These versions of the safeguarded Newton solve the Newton equations with the R function solve(). In snewton a backtracking line search is used, while in snewtonm we rely on a Marquardt stabilization.

Usage

snewton(par, fn, gr, hess, control = list(trace=0, maxit=500), ...)

snewtm(par, fn, gr, hess, bds, control = list(trace=0, maxit=500))

Value

A list with components:

par

The best set of parameters found.

value

The value of the objective at the best set of parameters found.

grad

The value of the gradient at the best set of parameters found. A vector.

hessian

The value of the Hessian at the best set of parameters found. A matrix.

counts

A vector of 4 integers giving number of Newton equation solutions, the number of function evaluations, the number of gradient evaluations and the number of hessian evaluations.

message

A message giving some information on the status of the solution.

Arguments

par

A numeric vector of starting estimates.

fn

A function that returns the value of the objective at the supplied set of parameters par using auxiliary data in .... The first argument of fn must be par.

gr

A function that returns the gradient of the objective at the supplied set of parameters par using auxiliary data in .... The first argument of fn must be par.
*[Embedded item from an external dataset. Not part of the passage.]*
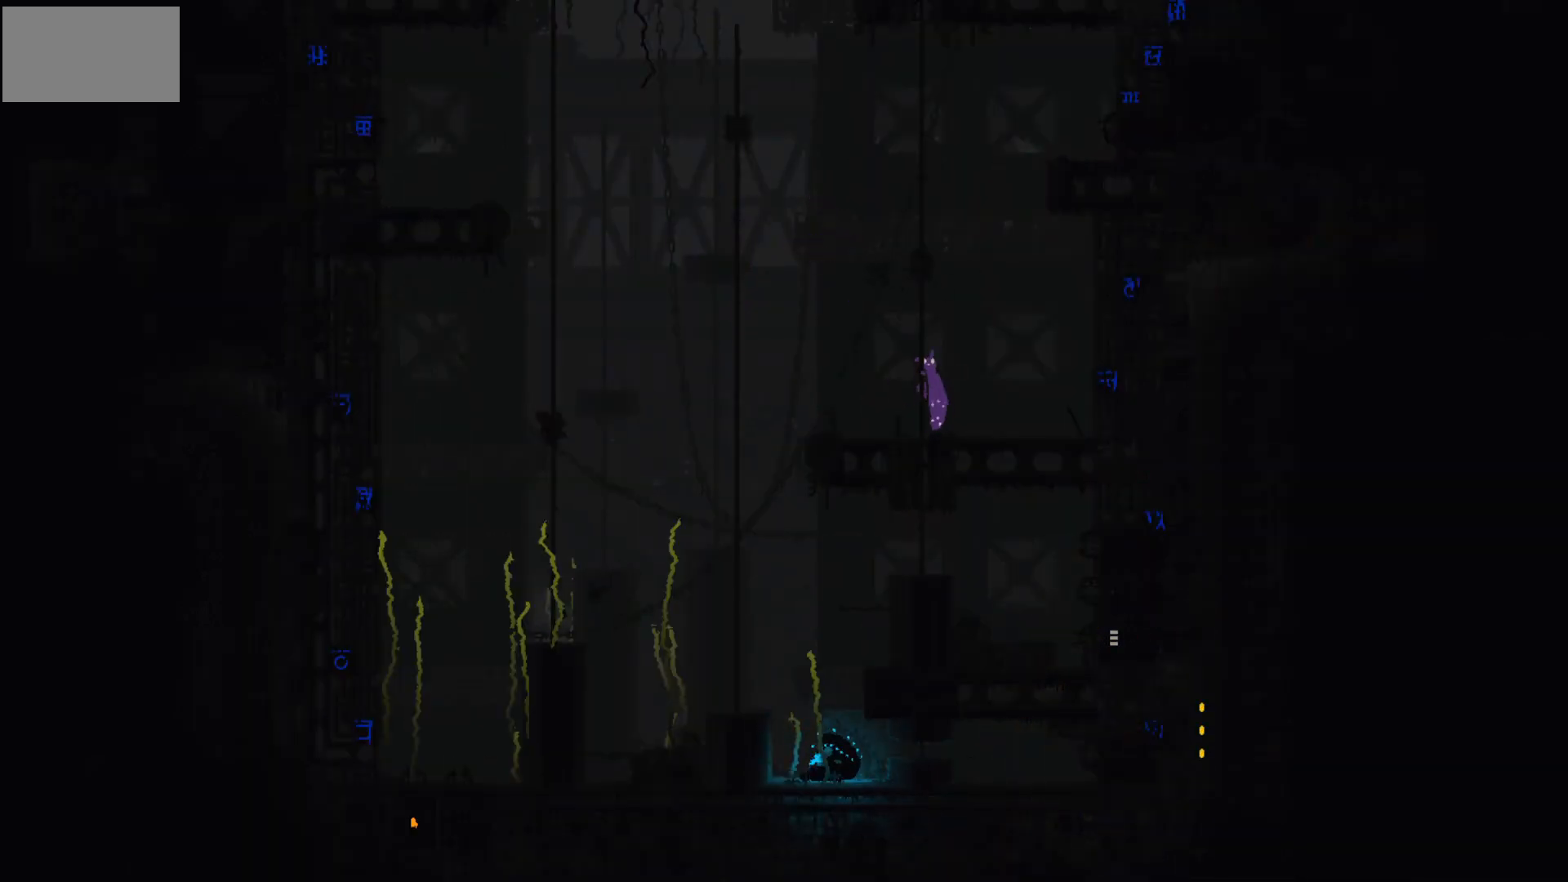
{"keys": ["right"], "mouse_move": "right", "events": [[200, "right", "up"], [200, "up", "up"], [433, "right", "down"]]}
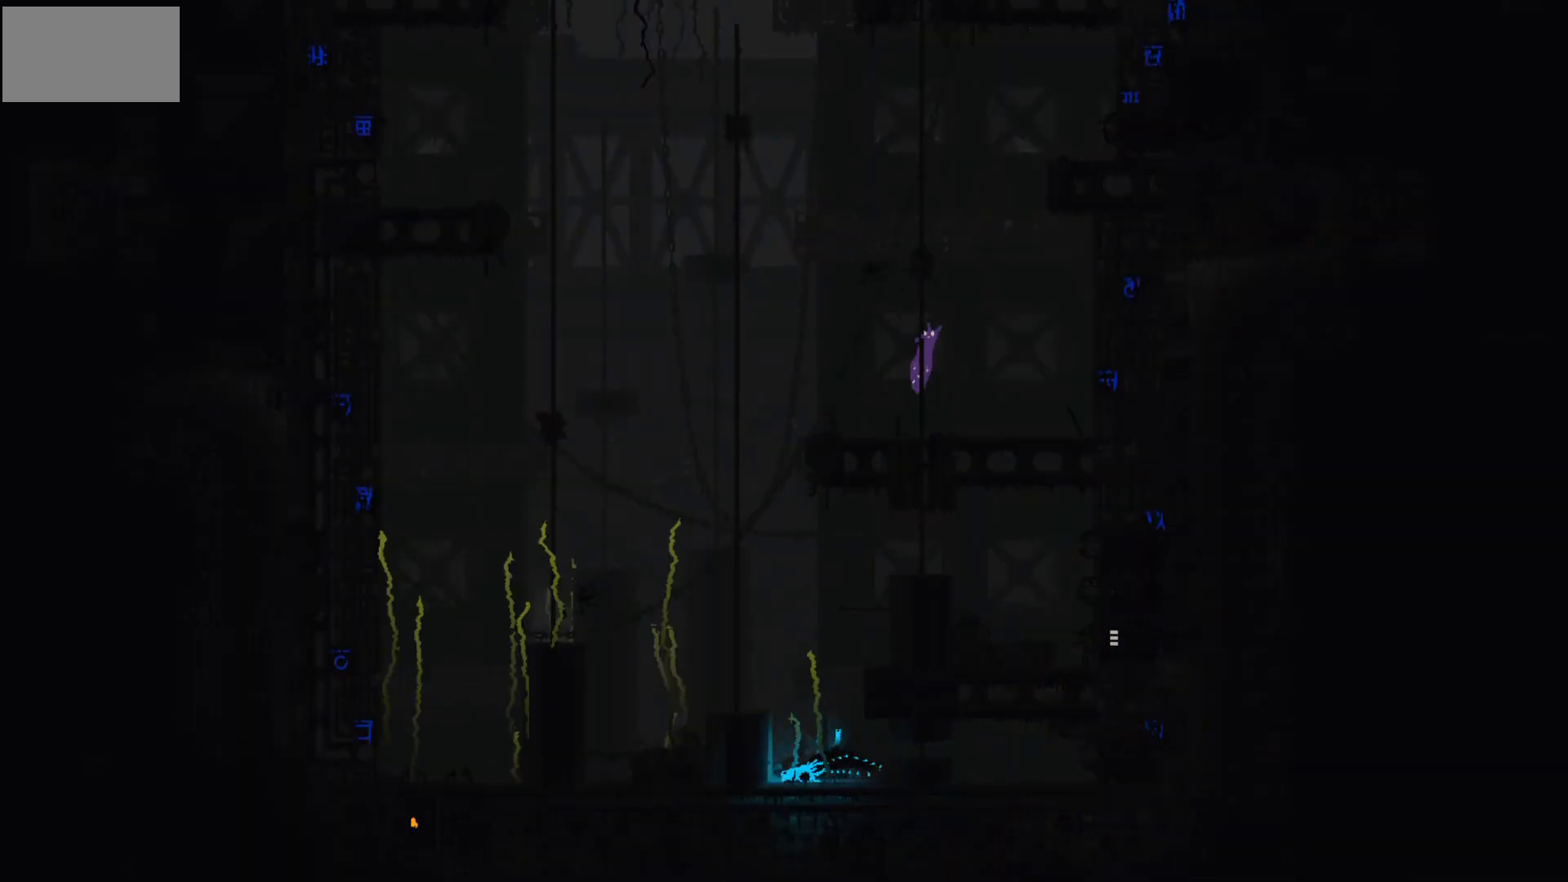
{"keys": ["right"], "mouse_move": "right", "events": [[67, "j", "down"], [167, "j", "up"]]}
This function returns the gradient as a numeric vector.

hess

A function to compute the Hessian matrix. This should be provided as a square, symmetric matrix.

bds

Result of bmchk() for the current problem. Contains lower and upper etc.

control

An optional list of control settings.

...

Further arguments to be passed to fn.

Details

snewtm is intended to be called from optimr().

Functions fn must return a numeric value. gr must return a vector. hess must return a matrix. The control argument is a list. See the code for snewton.R for completeness. Some of the values that may be important for users are:

trace

Set 0 (default) for no output, > 0 for diagnostic output (larger values imply more output).

watch

Set TRUE if the routine is to stop for user input (e.g., Enter) after each iteration. Default is FALSE.

maxit

A limit on the number of iterations (default 500 + 2*n where n is the number of parameters). This is the maximum number of gradient evaluations allowed.

maxfeval

A limit on the number of function evaluations allowed (default 3000 + 10*n).

eps

a tolerance used for judging small gradient norm (default = 1e-07). a gradient norm smaller than (1 + abs(fmin))*eps*eps is considered small enough that a local optimum has been found, where fmin is the current estimate of the minimal function value.

acctol

To adjust the acceptable point tolerance (default 0.0001) in the test ( f <= fmin + gradproj * steplength * acctol ). This test is used to ensure progress is made at each iteration.

stepdec

Step reduction factor for backtrack line search (default 0.2)

defstep

Initial stepsize default (default 1)

reltest

Additive shift for equality test (default 100.0)

The (unconstrained) solver snewtonmu proved to be slower than the bounded solver called without bounds, so has been withdrawn.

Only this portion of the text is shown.